Security Considerations
- All commands are read-only — the scanner never modifies system configuration, installs software, or writes files.
- No interactive sudo — the scanner only uses
sudo -n(non-interactive). It will never prompt for a password. - Credential encryption — credentials stored in the Scanner Agent are encrypted using Windows DPAPI and never transmitted to the central platform.
- Network boundary — credentials remain within your network; only the collected inventory data is sent to the Tripl-i platform.
- Audit trail — all scan activities are logged for review.
Troubleshooting
Common Issues
| Issue | Cause | Solution |
|---|---|---|
| Serial number shows as "Unknown" | dmidecode not allowed via sudo | Add /usr/sbin/dmidecode to sudoers |
| Missing memory slot details | dmidecode not allowed via sudo | Add /usr/sbin/dmidecode to sudoers |
| No process-to-connection mapping | lsof not allowed via sudo | Add /usr/bin/lsof -i -n -P to sudoers |
| Docker containers not discovered | docker info not allowed | Add user to docker group or add /usr/bin/docker info to sudoers |
| Scan completes but data is incomplete | Insufficient privileges for elevated commands | Review sudoers configuration above |
| "Permission denied" in scan logs | Sudo not configured as NOPASSWD | Ensure NOPASSWD: is in the sudoers entry |
Verifying Sudo Access
To test which elevated commands will work for your scan user:
# Test each command as the scan user
su - tripli -c "sudo -n dmidecode -s system-serial-number 2>/dev/null && echo 'OK: dmidecode' || echo 'FAIL: dmidecode'"
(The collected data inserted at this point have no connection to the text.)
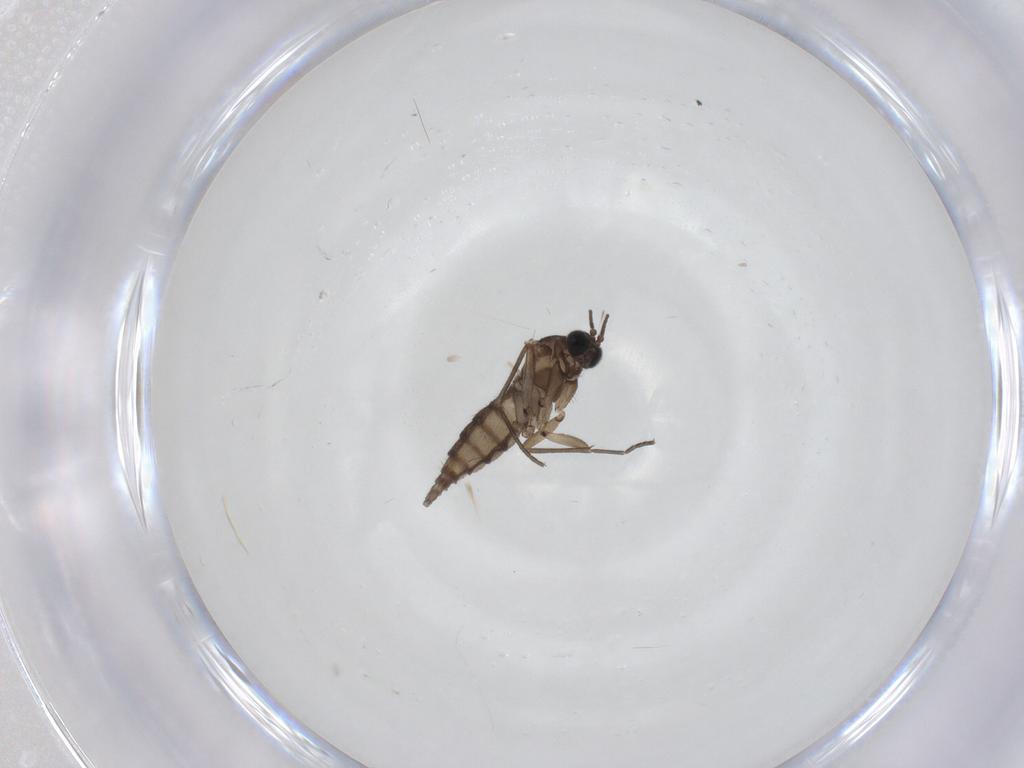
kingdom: Animalia
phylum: Arthropoda
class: Insecta
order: Diptera
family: Sciaridae
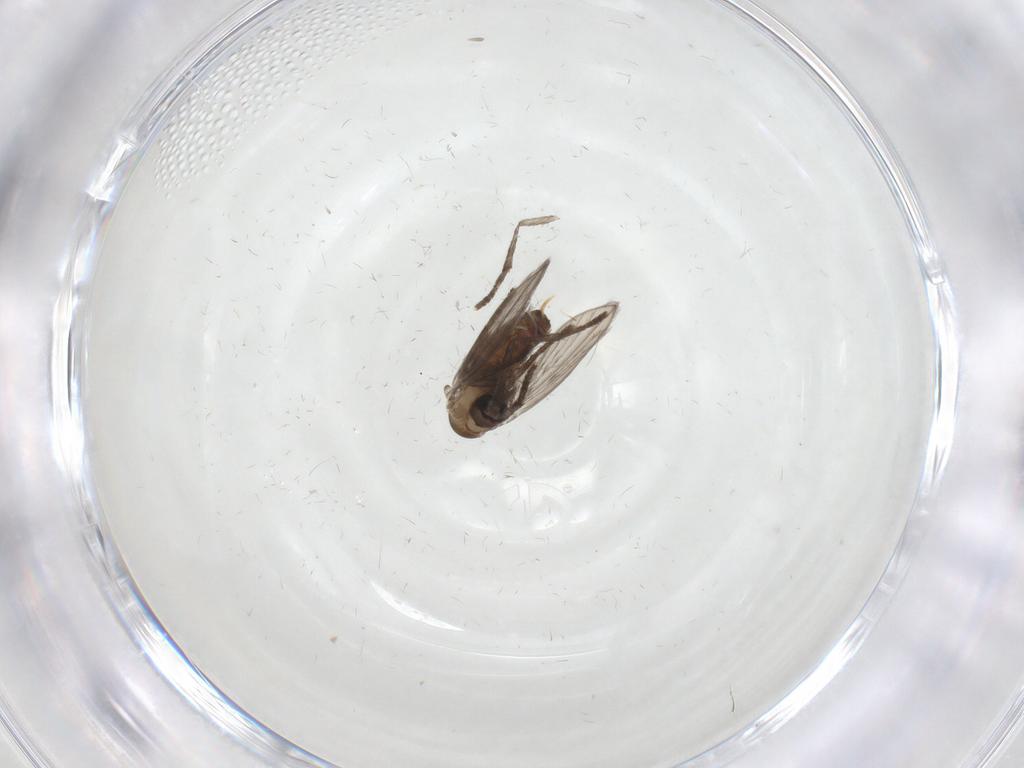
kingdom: Animalia
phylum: Arthropoda
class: Insecta
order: Diptera
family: Psychodidae
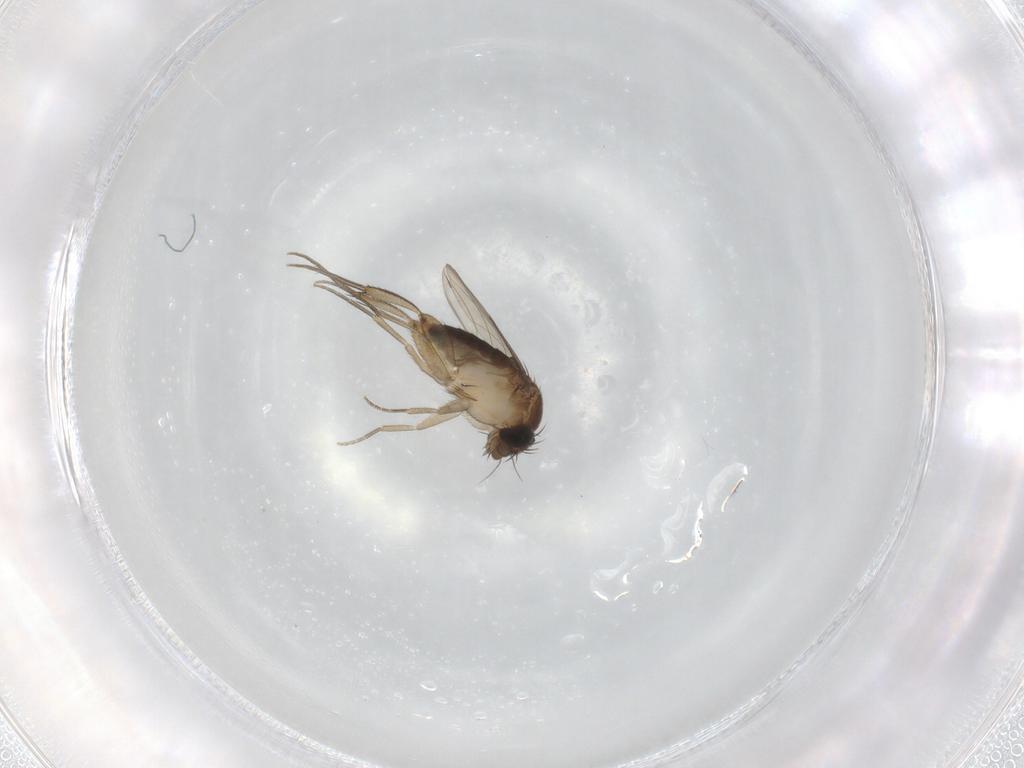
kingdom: Animalia
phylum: Arthropoda
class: Insecta
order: Diptera
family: Phoridae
su - tripli -c "sudo -n fdisk -l 2>/dev/null && echo 'OK: fdisk' || echo 'FAIL: fdisk'"
su - tripli -c "sudo -n lspci -v 2>/dev/null && echo 'OK: lspci' || echo 'FAIL: lspci'"
su - tripli -c "sudo -n ss -tupan 2>/dev/null && echo 'OK: ss' || echo 'FAIL: ss'"
su - tripli -c "sudo -n lsof -i -n -P 2>/dev/null && echo 'OK: lsof' || echo 'FAIL: lsof'"
Any command that prints FAIL will be silently skipped during the scan — it will not cause the scan to fail.